Regulators are keen to avoid a repeat performance of the 2008 financial crisis, in which banks around the world had to be rescued with taxpayers' money, and have decided that some portion of future losses should instead be imposed on a bank's senior bondholders if the firm is close to failure. According to some estimates, the additional risk for investors in these new regimes, currently being developed in the US, UK and elsewhere in Europe, could add 100 basis points or more to bank financing costs.

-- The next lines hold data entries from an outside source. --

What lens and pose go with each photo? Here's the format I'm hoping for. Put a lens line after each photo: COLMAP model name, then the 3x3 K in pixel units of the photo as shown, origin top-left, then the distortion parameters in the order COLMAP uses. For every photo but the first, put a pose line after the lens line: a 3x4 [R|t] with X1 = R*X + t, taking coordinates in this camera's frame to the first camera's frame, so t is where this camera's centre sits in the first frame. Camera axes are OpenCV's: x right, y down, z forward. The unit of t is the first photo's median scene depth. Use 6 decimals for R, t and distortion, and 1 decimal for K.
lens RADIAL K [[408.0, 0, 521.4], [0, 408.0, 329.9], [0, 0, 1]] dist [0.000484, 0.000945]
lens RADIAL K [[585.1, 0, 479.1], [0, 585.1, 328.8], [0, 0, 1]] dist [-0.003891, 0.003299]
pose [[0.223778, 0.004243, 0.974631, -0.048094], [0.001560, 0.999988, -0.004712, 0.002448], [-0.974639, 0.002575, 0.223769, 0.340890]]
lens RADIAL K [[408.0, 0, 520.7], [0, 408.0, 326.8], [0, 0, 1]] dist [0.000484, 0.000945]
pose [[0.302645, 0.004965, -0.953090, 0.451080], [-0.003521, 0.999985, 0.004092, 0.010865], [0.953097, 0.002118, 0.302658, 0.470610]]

If so, this pricing change could come at a bad time. Research conducted by Oliver Wyman estimates European banks will have to issue around €2.7 trillion in long-term debt to comply with Basel III's net stable funding ratio (NSFR). Set for implementation in 2018 – but still a work in progress – the new liquidity measure seeks to establish a minimum amount of stable funding for each bank, based on the liquidity of its assets over a one-year time period.

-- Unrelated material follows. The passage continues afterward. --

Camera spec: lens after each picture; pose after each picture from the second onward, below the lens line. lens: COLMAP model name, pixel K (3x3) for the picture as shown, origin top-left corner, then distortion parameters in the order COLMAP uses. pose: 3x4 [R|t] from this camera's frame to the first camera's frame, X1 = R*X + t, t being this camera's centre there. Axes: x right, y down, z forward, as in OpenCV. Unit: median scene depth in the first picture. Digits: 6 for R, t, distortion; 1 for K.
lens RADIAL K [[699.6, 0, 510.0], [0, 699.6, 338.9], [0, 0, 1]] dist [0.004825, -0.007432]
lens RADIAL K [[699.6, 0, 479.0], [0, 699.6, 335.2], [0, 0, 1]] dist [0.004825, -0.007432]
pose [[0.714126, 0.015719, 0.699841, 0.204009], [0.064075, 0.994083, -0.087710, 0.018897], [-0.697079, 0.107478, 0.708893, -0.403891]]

Banks have taken their concerns with the NSFR directly to the Basel Committee. "At the last Basel Committee meeting, the industry presented its concerns about the NSFR", says a regulatory expert at one European bank. "We made it clear that, although the measure is still unfinished and imperfect, banks need to start preparing for it now because many of the deals we are making at the moment will be affected by it after 2018. Soon, the markets will start judging us on our compliance with the NSFR. We need to know whether the measure will be implemented, and we need to know what it will look like if it is. The committee acknowledged our concerns, but didn't give much hint as to how it is going to resolve this problem."